*** Provided data ***
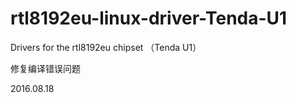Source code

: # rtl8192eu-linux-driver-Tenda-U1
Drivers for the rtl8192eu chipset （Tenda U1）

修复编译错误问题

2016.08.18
*** End of Provided data ***
Exercise brief> In the data, swap every "chipset" for "adapter" and keep everything else the same. Leave the pictures out of your answer.

Result>
Source code

: # rtl8192eu-linux-driver-Tenda-U1
Drivers for the rtl8192eu adapter （Tenda U1）

修复编译错误问题

2016.08.18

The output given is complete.